> [Work required] Your job is to copy the data that follows exactly, every line included.

Collected data:
┌────────
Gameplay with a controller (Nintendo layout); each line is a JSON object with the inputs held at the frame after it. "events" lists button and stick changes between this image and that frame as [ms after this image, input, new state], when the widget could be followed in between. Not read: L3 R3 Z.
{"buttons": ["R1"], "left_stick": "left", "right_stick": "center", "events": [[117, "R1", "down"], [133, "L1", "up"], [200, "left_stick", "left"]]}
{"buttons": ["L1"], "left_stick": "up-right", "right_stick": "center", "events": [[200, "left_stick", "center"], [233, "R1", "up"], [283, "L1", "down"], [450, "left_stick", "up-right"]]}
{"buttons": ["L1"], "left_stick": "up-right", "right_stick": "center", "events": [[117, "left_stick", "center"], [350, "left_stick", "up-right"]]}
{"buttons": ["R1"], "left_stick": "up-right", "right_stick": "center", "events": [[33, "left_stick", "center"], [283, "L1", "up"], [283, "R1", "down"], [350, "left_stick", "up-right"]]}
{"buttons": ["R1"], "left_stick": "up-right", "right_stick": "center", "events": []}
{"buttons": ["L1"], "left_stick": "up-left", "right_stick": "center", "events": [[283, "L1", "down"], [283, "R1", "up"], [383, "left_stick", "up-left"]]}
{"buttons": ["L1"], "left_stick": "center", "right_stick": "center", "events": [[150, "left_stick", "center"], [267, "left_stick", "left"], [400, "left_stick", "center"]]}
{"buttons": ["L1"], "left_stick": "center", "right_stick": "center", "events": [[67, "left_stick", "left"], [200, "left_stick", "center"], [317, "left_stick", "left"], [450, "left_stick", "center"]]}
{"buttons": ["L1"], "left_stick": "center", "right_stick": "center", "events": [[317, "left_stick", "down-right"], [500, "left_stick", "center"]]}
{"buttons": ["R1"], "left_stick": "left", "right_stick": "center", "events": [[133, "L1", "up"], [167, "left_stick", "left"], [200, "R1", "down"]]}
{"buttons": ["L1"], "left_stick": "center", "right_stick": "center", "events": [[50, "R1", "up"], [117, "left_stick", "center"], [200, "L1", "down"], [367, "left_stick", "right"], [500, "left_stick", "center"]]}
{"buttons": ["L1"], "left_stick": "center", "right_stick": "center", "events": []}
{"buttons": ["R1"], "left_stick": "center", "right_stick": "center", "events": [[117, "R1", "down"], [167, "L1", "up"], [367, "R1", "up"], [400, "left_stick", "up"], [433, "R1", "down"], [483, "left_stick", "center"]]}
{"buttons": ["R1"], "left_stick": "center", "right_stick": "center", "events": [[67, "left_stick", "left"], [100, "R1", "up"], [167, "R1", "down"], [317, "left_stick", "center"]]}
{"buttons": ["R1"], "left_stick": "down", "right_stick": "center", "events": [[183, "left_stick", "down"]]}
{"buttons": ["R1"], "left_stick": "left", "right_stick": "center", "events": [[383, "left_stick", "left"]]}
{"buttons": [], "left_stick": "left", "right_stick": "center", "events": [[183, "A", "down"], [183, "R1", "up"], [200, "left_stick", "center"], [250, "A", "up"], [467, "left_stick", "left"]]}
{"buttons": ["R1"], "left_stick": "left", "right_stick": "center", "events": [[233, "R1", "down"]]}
└────────
> [Answer for this exercise]
Gameplay with a controller (Nintendo layout); each line is a JSON object with the inputs held at the frame after it. "events" lists button and stick changes between this image and that frame as [ms after this image, input, new state], when the widget could be followed in between. Not read: L3 R3 Z.
{"buttons": ["R1"], "left_stick": "left", "right_stick": "center", "events": [[117, "R1", "down"], [133, "L1", "up"], [200, "left_stick", "left"]]}
{"buttons": ["L1"], "left_stick": "up-right", "right_stick": "center", "events": [[200, "left_stick", "center"], [233, "R1", "up"], [283, "L1", "down"], [450, "left_stick", "up-right"]]}
{"buttons": ["L1"], "left_stick": "up-right", "right_stick": "center", "events": [[117, "left_stick", "center"], [350, "left_stick", "up-right"]]}
{"buttons": ["R1"], "left_stick": "up-right", "right_stick": "center", "events": [[33, "left_stick", "center"], [283, "L1", "up"], [283, "R1", "down"], [350, "left_stick", "up-right"]]}
{"buttons": ["R1"], "left_stick": "up-right", "right_stick": "center", "events": []}
{"buttons": ["L1"], "left_stick": "up-left", "right_stick": "center", "events": [[283, "L1", "down"], [283, "R1", "up"], [383, "left_stick", "up-left"]]}
{"buttons": ["L1"], "left_stick": "center", "right_stick": "center", "events": [[150, "left_stick", "center"], [267, "left_stick", "left"], [400, "left_stick", "center"]]}
{"buttons": ["L1"], "left_stick": "center", "right_stick": "center", "events": [[67, "left_stick", "left"], [200, "left_stick", "center"], [317, "left_stick", "left"], [450, "left_stick", "center"]]}
{"buttons": ["L1"], "left_stick": "center", "right_stick": "center", "events": [[317, "left_stick", "down-right"], [500, "left_stick", "center"]]}
{"buttons": ["R1"], "left_stick": "left", "right_stick": "center", "events": [[133, "L1", "up"], [167, "left_stick", "left"], [200, "R1", "down"]]}
{"buttons": ["L1"], "left_stick": "center", "right_stick": "center", "events": [[50, "R1", "up"], [117, "left_stick", "center"], [200, "L1", "down"], [367, "left_stick", "right"], [500, "left_stick", "center"]]}
{"buttons": ["L1"], "left_stick": "center", "right_stick": "center", "events": []}
{"buttons": ["R1"], "left_stick": "center", "right_stick": "center", "events": [[117, "R1", "down"], [167, "L1", "up"], [367, "R1", "up"], [400, "left_stick", "up"], [433, "R1", "down"], [483, "left_stick", "center"]]}
{"buttons": ["R1"], "left_stick": "center", "right_stick": "center", "events": [[67, "left_stick", "left"], [100, "R1", "up"], [167, "R1", "down"], [317, "left_stick", "center"]]}
{"buttons": ["R1"], "left_stick": "down", "right_stick": "center", "events": [[183, "left_stick", "down"]]}
{"buttons": ["R1"], "left_stick": "left", "right_stick": "center", "events": [[383, "left_stick", "left"]]}
{"buttons": [], "left_stick": "left", "right_stick": "center", "events": [[183, "A", "down"], [183, "R1", "up"], [200, "left_stick", "center"], [250, "A", "up"], [467, "left_stick", "left"]]}
{"buttons": ["R1"], "left_stick": "left", "right_stick": "center", "events": [[233, "R1", "down"]]}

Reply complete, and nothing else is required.